■ TASK DIRECTIONS:
Each record is to be transcribed in full and exactly.

■ INPUT RECORDS:
=-=-=-=-=

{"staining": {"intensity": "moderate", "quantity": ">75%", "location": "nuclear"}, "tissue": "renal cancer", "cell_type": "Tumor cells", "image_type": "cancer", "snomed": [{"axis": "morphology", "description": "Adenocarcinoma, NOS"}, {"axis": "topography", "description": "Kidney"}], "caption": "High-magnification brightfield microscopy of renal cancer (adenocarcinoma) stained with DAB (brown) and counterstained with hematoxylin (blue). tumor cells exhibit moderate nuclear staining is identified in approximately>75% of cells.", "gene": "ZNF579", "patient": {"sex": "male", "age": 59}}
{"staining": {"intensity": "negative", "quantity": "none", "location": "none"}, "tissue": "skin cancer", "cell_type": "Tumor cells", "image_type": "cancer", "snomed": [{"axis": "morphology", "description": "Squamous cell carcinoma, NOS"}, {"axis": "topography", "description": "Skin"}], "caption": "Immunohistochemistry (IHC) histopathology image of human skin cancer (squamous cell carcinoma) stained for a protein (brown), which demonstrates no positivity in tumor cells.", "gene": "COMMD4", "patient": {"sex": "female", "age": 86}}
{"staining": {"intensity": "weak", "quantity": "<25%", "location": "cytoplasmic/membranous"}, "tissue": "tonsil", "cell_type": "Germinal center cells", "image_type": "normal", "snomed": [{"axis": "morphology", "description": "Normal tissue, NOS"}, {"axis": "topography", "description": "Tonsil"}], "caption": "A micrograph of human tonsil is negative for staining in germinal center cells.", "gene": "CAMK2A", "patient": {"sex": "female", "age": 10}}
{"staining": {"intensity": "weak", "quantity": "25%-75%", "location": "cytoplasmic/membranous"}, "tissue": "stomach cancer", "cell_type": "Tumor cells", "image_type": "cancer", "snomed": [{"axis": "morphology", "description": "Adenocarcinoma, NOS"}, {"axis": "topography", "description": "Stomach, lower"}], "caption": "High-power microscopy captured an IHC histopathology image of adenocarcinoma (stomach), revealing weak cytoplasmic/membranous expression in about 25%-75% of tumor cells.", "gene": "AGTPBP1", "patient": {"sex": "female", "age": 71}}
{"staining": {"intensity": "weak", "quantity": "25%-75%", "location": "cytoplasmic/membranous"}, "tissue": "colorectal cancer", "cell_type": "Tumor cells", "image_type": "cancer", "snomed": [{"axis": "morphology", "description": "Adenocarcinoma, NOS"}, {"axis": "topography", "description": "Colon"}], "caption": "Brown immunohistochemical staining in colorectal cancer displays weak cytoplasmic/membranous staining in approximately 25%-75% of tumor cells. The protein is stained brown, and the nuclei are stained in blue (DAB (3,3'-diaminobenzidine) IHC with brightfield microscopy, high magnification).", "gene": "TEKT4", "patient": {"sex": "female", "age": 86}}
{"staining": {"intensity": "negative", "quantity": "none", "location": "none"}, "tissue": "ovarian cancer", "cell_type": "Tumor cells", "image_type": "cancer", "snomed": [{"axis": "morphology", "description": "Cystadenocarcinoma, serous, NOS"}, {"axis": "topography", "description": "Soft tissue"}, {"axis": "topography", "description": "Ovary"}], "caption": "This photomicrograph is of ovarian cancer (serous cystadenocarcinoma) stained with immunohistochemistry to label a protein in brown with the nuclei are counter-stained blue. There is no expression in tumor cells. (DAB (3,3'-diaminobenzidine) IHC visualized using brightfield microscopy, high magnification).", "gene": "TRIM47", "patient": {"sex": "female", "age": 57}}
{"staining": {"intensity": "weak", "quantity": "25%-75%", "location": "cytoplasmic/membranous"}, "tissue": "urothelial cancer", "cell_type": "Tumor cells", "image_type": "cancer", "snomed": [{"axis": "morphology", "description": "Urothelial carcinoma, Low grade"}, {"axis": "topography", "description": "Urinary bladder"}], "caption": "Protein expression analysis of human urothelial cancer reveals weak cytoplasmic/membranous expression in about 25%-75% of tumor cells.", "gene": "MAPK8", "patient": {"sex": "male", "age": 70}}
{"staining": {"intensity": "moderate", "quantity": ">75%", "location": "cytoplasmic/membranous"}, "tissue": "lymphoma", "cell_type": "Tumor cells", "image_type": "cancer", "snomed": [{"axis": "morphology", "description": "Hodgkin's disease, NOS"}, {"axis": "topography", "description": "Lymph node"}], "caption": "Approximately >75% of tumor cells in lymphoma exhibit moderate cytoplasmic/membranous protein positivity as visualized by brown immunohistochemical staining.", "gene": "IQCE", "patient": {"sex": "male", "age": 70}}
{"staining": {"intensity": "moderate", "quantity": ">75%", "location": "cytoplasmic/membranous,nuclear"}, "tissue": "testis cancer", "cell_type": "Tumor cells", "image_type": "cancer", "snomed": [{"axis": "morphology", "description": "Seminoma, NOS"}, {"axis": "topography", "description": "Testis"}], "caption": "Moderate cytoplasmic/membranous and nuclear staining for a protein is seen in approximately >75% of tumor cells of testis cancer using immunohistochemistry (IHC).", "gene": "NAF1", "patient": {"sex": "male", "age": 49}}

=-=-=-=-=

■ EXERCISE ANSWER:
{"staining": {"intensity": "moderate", "quantity": ">75%", "location": "nuclear"}, "tissue": "renal cancer", "cell_type": "Tumor cells", "image_type": "cancer", "snomed": [{"axis": "morphology", "description": "Adenocarcinoma, NOS"}, {"axis": "topography", "description": "Kidney"}], "caption": "High-magnification brightfield microscopy of renal cancer (adenocarcinoma) stained with DAB (brown) and counterstained with hematoxylin (blue). tumor cells exhibit moderate nuclear staining is identified in approximately>75% of cells.", "gene": "ZNF579", "patient": {"sex": "male", "age": 59}}
{"staining": {"intensity": "negative", "quantity": "none", "location": "none"}, "tissue": "skin cancer", "cell_type": "Tumor cells", "image_type": "cancer", "snomed": [{"axis": "morphology", "description": "Squamous cell carcinoma, NOS"}, {"axis": "topography", "description": "Skin"}], "caption": "Immunohistochemistry (IHC) histopathology image of human skin cancer (squamous cell carcinoma) stained for a protein (brown), which demonstrates no positivity in tumor cells.", "gene": "COMMD4", "patient": {"sex": "female", "age": 86}}
{"staining": {"intensity": "weak", "quantity": "<25%", "location": "cytoplasmic/membranous"}, "tissue": "tonsil", "cell_type": "Germinal center cells", "image_type": "normal", "snomed": [{"axis": "morphology", "description": "Normal tissue, NOS"}, {"axis": "topography", "description": "Tonsil"}], "caption": "A micrograph of human tonsil is negative for staining in germinal center cells.", "gene": "CAMK2A", "patient": {"sex": "female", "age": 10}}
{"staining": {"intensity": "weak", "quantity": "25%-75%", "location": "cytoplasmic/membranous"}, "tissue": "stomach cancer", "cell_type": "Tumor cells", "image_type": "cancer", "snomed": [{"axis": "morphology", "description": "Adenocarcinoma, NOS"}, {"axis": "topography", "description": "Stomach, lower"}], "caption": "High-power microscopy captured an IHC histopathology image of adenocarcinoma (stomach), revealing weak cytoplasmic/membranous expression in about 25%-75% of tumor cells.", "gene": "AGTPBP1", "patient": {"sex": "female", "age": 71}}
{"staining": {"intensity": "weak", "quantity": "25%-75%", "location": "cytoplasmic/membranous"}, "tissue": "colorectal cancer", "cell_type": "Tumor cells", "image_type": "cancer", "snomed": [{"axis": "morphology", "description": "Adenocarcinoma, NOS"}, {"axis": "topography", "description": "Colon"}], "caption": "Brown immunohistochemical staining in colorectal cancer displays weak cytoplasmic/membranous staining in approximately 25%-75% of tumor cells. The protein is stained brown, and the nuclei are stained in blue (DAB (3,3'-diaminobenzidine) IHC with brightfield microscopy, high magnification).", "gene": "TEKT4", "patient": {"sex": "female", "age": 86}}
{"staining": {"intensity": "negative", "quantity": "none", "location": "none"}, "tissue": "ovarian cancer", "cell_type": "Tumor cells", "image_type": "cancer", "snomed": [{"axis": "morphology", "description": "Cystadenocarcinoma, serous, NOS"}, {"axis": "topography", "description": "Soft tissue"}, {"axis": "topography", "description": "Ovary"}], "caption": "This photomicrograph is of ovarian cancer (serous cystadenocarcinoma) stained with immunohistochemistry to label a protein in brown with the nuclei are counter-stained blue. There is no expression in tumor cells. (DAB (3,3'-diaminobenzidine) IHC visualized using brightfield microscopy, high magnification).", "gene": "TRIM47", "patient": {"sex": "female", "age": 57}}
{"staining": {"intensity": "weak", "quantity": "25%-75%", "location": "cytoplasmic/membranous"}, "tissue": "urothelial cancer", "cell_type": "Tumor cells", "image_type": "cancer", "snomed": [{"axis": "morphology", "description": "Urothelial carcinoma, Low grade"}, {"axis": "topography", "description": "Urinary bladder"}], "caption": "Protein expression analysis of human urothelial cancer reveals weak cytoplasmic/membranous expression in about 25%-75% of tumor cells.", "gene": "MAPK8", "patient": {"sex": "male", "age": 70}}
{"staining": {"intensity": "moderate", "quantity": ">75%", "location": "cytoplasmic/membranous"}, "tissue": "lymphoma", "cell_type": "Tumor cells", "image_type": "cancer", "snomed": [{"axis": "morphology", "description": "Hodgkin's disease, NOS"}, {"axis": "topography", "description": "Lymph node"}], "caption": "Approximately >75% of tumor cells in lymphoma exhibit moderate cytoplasmic/membranous protein positivity as visualized by brown immunohistochemical staining.", "gene": "IQCE", "patient": {"sex": "male", "age": 70}}
{"staining": {"intensity": "moderate", "quantity": ">75%", "location": "cytoplasmic/membranous,nuclear"}, "tissue": "testis cancer", "cell_type": "Tumor cells", "image_type": "cancer", "snomed": [{"axis": "morphology", "description": "Seminoma, NOS"}, {"axis": "topography", "description": "Testis"}], "caption": "Moderate cytoplasmic/membranous and nuclear staining for a protein is seen in approximately >75% of tumor cells of testis cancer using immunohistochemistry (IHC).", "gene": "NAF1", "patient": {"sex": "male", "age": 49}}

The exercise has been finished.